Task statement
From the entries that follow, reproduce exactly and only the lines from the line with "X116231Y259200D01*" to the line with "X152985Y270349D01*", endpoints included.

====== Data shown

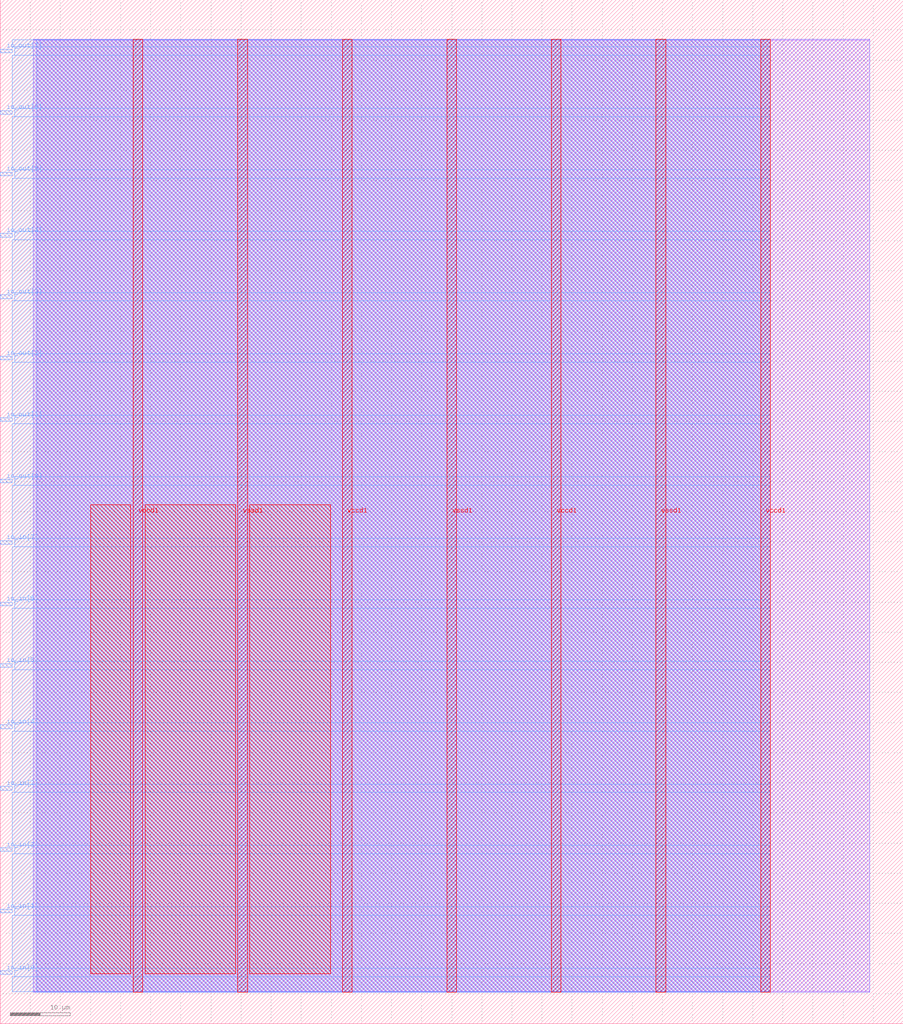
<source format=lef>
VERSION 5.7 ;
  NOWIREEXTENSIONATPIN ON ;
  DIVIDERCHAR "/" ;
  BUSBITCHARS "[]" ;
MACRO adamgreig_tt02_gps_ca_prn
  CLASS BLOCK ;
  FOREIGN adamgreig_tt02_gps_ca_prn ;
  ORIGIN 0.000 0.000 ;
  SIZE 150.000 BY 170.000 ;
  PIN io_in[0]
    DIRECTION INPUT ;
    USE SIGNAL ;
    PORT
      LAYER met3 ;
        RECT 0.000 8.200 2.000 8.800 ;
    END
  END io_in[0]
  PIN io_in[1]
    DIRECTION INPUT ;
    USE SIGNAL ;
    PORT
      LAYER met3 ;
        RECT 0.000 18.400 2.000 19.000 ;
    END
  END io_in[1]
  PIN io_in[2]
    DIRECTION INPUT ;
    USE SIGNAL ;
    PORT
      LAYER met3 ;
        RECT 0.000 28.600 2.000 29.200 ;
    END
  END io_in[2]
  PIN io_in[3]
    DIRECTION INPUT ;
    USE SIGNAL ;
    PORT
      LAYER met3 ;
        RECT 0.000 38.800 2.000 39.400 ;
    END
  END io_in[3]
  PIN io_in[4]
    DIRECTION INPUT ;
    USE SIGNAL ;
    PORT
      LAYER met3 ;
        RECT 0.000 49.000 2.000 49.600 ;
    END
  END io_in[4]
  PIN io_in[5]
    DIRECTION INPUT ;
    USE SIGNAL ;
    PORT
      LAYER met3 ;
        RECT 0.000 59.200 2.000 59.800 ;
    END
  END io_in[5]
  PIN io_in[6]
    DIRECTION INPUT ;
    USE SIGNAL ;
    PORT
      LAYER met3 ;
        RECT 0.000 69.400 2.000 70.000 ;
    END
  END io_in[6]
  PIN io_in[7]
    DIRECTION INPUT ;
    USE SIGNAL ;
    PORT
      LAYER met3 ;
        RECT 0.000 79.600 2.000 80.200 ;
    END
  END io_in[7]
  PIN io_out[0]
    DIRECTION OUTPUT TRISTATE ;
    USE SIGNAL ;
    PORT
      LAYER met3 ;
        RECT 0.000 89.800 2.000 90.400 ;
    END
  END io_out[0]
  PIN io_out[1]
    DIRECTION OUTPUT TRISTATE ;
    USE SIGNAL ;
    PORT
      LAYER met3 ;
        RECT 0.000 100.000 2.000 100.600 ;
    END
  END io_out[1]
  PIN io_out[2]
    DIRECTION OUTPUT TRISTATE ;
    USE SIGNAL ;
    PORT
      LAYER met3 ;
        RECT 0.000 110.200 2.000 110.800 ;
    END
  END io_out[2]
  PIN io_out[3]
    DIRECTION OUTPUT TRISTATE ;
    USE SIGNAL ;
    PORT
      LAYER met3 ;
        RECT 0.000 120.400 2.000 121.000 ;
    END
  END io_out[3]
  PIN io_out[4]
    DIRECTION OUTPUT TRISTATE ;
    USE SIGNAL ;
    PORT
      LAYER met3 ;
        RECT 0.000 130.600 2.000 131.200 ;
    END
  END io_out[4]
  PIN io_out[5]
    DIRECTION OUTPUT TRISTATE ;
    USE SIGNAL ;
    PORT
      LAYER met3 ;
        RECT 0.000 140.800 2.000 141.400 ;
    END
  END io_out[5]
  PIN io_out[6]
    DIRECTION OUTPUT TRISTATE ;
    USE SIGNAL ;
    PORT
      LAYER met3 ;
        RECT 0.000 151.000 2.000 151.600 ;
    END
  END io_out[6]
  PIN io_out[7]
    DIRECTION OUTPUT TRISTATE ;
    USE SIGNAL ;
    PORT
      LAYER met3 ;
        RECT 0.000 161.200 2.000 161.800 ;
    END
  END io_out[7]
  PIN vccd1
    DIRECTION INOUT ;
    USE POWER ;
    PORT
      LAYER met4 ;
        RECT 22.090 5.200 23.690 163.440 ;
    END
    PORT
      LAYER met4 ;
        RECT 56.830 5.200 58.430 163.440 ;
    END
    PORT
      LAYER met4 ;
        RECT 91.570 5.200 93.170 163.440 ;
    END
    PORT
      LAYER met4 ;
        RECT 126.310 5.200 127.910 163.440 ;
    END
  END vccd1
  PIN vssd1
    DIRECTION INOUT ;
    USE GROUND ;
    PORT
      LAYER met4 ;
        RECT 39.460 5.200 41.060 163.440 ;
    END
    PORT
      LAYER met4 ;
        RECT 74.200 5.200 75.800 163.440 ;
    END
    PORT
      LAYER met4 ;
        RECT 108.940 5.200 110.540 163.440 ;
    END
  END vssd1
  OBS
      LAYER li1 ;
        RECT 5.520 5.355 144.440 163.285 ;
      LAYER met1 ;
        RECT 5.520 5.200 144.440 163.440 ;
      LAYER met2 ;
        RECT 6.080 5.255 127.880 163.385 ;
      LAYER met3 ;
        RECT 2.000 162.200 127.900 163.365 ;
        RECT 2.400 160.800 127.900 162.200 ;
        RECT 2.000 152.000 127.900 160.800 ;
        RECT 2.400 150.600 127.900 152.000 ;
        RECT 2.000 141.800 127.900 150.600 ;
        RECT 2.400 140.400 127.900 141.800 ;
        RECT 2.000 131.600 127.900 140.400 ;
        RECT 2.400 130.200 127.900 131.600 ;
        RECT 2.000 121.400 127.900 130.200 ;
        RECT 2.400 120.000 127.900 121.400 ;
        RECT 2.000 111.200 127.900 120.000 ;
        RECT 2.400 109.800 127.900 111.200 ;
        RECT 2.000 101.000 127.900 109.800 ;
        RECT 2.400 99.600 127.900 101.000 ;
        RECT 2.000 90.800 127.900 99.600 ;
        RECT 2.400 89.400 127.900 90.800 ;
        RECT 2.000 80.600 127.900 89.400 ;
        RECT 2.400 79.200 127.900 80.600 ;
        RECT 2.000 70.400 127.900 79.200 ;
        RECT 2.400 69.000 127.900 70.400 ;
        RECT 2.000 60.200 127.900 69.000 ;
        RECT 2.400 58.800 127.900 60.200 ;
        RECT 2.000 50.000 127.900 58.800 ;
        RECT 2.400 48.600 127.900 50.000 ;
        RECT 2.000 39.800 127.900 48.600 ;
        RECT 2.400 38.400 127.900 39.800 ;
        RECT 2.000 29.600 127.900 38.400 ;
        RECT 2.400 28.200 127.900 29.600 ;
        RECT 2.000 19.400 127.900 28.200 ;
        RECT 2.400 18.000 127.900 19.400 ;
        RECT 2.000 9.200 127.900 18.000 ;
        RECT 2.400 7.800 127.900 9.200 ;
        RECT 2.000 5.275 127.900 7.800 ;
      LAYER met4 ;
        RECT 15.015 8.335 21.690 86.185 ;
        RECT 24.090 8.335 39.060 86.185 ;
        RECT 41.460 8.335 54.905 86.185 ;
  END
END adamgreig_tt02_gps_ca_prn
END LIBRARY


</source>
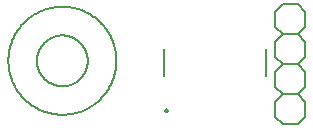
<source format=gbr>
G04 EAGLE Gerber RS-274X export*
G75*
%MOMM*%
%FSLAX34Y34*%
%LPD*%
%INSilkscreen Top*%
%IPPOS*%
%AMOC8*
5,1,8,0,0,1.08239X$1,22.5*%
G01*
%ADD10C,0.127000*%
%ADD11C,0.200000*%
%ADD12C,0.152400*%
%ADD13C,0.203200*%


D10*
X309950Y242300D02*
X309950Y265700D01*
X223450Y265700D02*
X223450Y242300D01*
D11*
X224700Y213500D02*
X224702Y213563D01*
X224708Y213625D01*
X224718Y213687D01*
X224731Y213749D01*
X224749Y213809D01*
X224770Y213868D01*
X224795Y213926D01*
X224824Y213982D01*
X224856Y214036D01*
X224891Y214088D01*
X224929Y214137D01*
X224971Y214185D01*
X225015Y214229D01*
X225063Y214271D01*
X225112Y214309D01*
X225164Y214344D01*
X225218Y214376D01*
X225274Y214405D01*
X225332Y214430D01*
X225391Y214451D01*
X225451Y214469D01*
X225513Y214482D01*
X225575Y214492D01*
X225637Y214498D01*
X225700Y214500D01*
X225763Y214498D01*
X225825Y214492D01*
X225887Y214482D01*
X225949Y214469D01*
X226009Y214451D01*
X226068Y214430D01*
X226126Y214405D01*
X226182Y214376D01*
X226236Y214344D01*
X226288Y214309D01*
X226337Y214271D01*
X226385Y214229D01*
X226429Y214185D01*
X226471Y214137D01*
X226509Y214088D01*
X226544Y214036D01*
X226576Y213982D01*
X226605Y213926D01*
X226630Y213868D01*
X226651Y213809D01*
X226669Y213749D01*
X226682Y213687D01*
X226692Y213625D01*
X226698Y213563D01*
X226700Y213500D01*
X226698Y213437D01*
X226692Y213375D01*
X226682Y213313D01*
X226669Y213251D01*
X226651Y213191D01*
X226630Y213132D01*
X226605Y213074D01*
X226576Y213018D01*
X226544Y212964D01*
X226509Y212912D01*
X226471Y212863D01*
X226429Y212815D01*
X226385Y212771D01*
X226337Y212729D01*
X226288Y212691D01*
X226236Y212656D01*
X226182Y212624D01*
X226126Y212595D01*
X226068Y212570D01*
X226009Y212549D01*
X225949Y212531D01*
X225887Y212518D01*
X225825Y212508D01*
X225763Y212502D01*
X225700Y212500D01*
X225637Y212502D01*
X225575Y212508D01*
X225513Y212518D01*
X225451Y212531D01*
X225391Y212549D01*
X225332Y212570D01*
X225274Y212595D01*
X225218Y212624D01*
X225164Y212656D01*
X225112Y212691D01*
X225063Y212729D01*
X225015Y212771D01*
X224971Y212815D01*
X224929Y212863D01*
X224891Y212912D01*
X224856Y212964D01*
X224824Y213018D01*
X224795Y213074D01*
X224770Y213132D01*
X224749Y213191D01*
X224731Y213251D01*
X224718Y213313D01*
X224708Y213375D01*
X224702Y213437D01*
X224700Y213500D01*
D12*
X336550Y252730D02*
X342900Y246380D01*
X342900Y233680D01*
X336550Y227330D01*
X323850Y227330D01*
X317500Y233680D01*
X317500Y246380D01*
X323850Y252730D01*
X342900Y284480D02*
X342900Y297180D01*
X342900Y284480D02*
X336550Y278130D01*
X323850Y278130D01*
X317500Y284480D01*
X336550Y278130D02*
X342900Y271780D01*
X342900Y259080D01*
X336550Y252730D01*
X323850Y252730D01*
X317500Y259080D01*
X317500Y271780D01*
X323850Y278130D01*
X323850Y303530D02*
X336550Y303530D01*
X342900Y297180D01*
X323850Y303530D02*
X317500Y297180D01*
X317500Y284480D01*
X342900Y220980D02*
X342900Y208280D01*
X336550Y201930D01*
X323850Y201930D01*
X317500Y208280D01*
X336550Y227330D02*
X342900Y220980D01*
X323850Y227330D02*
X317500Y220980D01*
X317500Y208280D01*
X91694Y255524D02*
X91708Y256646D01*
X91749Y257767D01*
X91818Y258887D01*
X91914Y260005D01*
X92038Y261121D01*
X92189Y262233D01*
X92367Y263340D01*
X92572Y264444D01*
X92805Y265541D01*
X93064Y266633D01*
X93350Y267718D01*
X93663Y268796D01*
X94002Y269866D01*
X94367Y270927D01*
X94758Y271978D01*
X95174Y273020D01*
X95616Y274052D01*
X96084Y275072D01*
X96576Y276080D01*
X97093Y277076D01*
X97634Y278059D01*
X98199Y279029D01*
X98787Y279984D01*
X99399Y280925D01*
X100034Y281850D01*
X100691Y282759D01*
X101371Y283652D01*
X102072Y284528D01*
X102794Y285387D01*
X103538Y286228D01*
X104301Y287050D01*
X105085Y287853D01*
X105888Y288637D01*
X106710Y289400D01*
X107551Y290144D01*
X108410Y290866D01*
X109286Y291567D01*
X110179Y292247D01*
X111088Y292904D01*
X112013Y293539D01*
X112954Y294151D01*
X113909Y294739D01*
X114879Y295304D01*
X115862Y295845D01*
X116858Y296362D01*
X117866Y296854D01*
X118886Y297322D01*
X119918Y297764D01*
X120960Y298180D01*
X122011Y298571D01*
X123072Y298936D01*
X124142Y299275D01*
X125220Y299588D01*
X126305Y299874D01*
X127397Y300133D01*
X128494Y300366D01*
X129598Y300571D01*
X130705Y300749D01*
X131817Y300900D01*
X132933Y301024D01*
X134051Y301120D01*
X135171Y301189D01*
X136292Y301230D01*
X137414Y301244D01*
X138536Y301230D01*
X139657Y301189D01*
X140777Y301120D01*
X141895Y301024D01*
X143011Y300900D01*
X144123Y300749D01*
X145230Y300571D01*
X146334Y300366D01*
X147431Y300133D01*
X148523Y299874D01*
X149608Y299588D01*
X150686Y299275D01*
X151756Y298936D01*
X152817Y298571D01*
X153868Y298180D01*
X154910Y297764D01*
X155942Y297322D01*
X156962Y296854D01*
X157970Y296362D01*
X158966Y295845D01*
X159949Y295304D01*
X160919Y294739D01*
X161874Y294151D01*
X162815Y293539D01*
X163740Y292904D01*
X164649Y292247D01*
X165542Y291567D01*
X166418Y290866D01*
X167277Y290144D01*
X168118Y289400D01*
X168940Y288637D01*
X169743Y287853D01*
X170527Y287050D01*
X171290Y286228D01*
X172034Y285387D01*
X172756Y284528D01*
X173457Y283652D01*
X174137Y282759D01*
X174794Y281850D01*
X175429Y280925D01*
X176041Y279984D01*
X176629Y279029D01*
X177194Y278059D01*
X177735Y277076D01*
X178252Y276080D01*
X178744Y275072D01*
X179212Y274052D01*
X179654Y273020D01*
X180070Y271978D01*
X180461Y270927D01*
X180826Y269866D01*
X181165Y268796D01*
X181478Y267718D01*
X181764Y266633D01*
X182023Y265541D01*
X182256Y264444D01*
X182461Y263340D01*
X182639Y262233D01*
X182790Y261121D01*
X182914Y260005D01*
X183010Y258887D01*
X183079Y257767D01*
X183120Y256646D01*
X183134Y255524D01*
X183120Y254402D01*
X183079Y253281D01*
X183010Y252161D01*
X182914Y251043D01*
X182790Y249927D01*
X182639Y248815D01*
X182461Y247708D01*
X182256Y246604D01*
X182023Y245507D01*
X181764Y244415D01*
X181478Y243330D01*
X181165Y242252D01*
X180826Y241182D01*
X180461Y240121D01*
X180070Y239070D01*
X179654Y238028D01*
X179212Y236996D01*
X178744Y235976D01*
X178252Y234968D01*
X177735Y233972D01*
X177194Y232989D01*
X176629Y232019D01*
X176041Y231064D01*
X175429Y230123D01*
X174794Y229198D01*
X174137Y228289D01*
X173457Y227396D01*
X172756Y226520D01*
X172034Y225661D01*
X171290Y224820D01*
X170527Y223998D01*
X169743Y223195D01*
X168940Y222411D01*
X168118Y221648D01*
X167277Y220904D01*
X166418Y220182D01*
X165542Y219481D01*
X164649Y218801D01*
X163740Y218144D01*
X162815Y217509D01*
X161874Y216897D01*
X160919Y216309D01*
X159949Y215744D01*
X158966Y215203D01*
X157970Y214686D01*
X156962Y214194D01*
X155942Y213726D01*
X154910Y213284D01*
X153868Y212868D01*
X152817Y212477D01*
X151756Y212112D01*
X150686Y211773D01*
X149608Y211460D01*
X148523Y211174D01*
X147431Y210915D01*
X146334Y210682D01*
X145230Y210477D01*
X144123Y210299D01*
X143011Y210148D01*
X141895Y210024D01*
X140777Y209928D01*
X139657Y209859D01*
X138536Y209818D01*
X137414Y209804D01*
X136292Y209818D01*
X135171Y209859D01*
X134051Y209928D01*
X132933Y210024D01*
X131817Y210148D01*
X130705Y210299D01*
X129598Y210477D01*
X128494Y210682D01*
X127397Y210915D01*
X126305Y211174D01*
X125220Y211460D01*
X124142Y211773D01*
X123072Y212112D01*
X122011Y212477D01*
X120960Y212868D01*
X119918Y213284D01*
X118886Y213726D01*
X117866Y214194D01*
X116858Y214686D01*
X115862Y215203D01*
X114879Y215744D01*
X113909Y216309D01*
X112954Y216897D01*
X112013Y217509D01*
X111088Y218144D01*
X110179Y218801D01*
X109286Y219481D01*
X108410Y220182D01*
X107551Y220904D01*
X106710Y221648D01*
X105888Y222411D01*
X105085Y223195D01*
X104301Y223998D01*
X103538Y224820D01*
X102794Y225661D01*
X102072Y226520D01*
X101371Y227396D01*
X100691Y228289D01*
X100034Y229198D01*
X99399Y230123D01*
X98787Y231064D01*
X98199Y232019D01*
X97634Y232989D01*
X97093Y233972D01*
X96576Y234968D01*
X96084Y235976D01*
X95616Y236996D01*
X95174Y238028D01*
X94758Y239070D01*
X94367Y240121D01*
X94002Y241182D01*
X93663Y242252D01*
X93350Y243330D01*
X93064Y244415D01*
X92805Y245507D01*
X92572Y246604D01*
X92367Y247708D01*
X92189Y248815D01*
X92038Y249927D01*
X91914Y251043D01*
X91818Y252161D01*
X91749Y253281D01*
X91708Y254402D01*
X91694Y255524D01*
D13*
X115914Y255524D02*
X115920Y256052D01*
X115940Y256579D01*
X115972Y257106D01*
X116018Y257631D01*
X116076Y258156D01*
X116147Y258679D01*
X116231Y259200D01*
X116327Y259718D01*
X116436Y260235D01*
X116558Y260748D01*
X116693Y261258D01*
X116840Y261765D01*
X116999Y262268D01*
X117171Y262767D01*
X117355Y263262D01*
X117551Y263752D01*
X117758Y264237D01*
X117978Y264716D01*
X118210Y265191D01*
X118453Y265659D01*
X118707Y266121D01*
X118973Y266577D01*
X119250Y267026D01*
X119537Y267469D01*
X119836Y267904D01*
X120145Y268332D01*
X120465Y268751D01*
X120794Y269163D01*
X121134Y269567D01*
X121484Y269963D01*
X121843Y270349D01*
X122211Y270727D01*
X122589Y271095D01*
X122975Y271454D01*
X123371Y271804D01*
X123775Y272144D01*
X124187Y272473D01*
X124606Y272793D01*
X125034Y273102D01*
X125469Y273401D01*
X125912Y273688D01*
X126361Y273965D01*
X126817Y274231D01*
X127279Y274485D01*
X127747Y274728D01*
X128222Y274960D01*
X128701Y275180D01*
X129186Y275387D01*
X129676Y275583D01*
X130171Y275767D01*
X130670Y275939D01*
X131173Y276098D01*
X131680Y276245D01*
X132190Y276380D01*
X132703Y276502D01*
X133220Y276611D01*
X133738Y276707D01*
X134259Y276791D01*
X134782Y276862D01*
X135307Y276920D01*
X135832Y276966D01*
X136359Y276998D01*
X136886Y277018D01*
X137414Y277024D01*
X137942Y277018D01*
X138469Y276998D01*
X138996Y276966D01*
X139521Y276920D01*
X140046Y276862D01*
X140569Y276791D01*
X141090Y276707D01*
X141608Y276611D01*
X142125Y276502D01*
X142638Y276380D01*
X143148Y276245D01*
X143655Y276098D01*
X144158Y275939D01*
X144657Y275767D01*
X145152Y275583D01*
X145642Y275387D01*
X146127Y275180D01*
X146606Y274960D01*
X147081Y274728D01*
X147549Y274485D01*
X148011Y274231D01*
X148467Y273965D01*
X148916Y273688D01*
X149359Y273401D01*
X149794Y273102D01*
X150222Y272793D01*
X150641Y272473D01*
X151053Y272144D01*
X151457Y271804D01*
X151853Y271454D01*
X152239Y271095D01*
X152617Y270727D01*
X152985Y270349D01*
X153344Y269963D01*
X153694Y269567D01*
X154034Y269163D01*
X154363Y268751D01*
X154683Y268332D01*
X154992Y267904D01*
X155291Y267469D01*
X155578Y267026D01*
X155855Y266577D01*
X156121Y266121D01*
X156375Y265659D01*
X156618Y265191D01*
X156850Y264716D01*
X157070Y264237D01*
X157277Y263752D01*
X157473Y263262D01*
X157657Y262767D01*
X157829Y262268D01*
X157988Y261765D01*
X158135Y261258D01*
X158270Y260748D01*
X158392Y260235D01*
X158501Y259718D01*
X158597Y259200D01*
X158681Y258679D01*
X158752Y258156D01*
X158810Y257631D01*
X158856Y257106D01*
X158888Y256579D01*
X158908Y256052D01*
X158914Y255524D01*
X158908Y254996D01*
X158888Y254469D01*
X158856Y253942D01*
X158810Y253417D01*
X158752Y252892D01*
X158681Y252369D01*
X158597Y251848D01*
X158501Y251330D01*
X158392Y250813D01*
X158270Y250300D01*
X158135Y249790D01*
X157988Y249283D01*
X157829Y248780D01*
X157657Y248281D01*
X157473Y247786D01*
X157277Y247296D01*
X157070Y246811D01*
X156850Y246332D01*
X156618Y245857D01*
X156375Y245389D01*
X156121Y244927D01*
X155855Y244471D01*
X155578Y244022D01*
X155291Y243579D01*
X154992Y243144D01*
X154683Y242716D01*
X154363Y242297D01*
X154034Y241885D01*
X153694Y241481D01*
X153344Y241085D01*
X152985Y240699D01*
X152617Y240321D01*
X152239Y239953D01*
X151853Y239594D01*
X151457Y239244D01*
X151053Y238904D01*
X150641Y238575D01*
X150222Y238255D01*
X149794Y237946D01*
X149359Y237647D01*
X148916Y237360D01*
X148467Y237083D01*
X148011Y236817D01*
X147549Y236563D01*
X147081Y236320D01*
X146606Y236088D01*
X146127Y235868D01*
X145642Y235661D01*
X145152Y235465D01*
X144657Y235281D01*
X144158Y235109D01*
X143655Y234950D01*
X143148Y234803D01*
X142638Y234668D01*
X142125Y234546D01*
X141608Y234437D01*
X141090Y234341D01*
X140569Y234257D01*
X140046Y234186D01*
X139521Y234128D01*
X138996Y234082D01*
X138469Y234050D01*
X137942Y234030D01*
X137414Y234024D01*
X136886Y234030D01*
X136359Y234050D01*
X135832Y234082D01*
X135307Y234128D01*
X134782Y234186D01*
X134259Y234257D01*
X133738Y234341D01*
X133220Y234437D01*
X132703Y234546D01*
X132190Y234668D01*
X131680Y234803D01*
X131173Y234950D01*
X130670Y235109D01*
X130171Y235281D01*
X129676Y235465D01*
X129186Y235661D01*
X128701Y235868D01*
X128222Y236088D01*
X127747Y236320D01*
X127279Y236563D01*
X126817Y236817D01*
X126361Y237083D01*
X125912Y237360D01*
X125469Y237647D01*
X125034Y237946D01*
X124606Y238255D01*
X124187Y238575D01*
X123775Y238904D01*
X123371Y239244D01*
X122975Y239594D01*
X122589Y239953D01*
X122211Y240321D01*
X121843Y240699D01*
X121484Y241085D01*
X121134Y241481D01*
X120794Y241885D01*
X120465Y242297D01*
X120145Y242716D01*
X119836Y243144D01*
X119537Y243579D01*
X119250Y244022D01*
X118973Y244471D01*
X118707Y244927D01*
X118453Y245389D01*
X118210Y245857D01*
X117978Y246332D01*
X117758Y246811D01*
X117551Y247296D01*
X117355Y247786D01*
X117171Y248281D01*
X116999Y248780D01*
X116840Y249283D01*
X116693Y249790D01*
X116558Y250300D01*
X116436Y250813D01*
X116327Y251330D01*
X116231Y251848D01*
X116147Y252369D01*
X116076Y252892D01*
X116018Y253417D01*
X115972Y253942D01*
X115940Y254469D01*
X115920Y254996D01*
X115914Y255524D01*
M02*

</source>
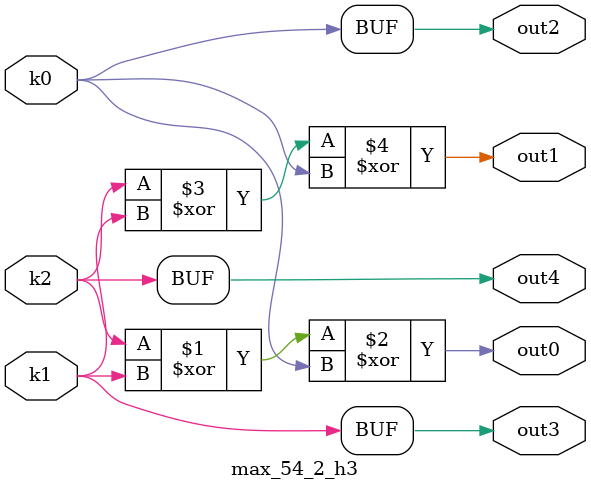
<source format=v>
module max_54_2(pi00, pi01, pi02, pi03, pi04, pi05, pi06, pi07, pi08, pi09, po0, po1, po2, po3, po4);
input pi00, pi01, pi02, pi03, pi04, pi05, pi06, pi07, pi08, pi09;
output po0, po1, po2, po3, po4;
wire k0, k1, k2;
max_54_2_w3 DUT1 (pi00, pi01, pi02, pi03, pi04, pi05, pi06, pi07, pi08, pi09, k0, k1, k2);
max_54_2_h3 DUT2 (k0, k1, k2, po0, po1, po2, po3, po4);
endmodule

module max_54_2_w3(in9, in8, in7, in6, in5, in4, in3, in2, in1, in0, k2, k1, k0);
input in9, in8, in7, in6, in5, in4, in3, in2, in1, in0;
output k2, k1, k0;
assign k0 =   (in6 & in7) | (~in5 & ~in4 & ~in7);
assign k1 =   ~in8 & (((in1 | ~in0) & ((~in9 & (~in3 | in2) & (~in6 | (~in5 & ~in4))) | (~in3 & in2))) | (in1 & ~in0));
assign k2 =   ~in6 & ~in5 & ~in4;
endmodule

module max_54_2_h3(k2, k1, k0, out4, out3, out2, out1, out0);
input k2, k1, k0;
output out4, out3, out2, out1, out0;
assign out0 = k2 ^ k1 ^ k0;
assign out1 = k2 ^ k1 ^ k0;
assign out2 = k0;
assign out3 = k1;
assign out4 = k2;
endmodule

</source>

============

Response below
X116231Y259200D01*
X116327Y259718D01*
X116436Y260235D01*
X116558Y260748D01*
X116693Y261258D01*
X116840Y261765D01*
X116999Y262268D01*
X117171Y262767D01*
X117355Y263262D01*
X117551Y263752D01*
X117758Y264237D01*
X117978Y264716D01*
X118210Y265191D01*
X118453Y265659D01*
X118707Y266121D01*
X118973Y266577D01*
X119250Y267026D01*
X119537Y267469D01*
X119836Y267904D01*
X120145Y268332D01*
X120465Y268751D01*
X120794Y269163D01*
X121134Y269567D01*
X121484Y269963D01*
X121843Y270349D01*
X122211Y270727D01*
X122589Y271095D01*
X122975Y271454D01*
X123371Y271804D01*
X123775Y272144D01*
X124187Y272473D01*
X124606Y272793D01*
X125034Y273102D01*
X125469Y273401D01*
X125912Y273688D01*
X126361Y273965D01*
X126817Y274231D01*
X127279Y274485D01*
X127747Y274728D01*
X128222Y274960D01*
X128701Y275180D01*
X129186Y275387D01*
X129676Y275583D01*
X130171Y275767D01*
X130670Y275939D01*
X131173Y276098D01*
X131680Y276245D01*
X132190Y276380D01*
X132703Y276502D01*
X133220Y276611D01*
X133738Y276707D01*
X134259Y276791D01*
X134782Y276862D01*
X135307Y276920D01*
X135832Y276966D01*
X136359Y276998D01*
X136886Y277018D01*
X137414Y277024D01*
X137942Y277018D01*
X138469Y276998D01*
X138996Y276966D01*
X139521Y276920D01*
X140046Y276862D01*
X140569Y276791D01*
X141090Y276707D01*
X141608Y276611D01*
X142125Y276502D01*
X142638Y276380D01*
X143148Y276245D01*
X143655Y276098D01*
X144158Y275939D01*
X144657Y275767D01*
X145152Y275583D01*
X145642Y275387D01*
X146127Y275180D01*
X146606Y274960D01*
X147081Y274728D01*
X147549Y274485D01*
X148011Y274231D01*
X148467Y273965D01*
X148916Y273688D01*
X149359Y273401D01*
X149794Y273102D01*
X150222Y272793D01*
X150641Y272473D01*
X151053Y272144D01*
X151457Y271804D01*
X151853Y271454D01*
X152239Y271095D01*
X152617Y270727D01*
X152985Y270349D01*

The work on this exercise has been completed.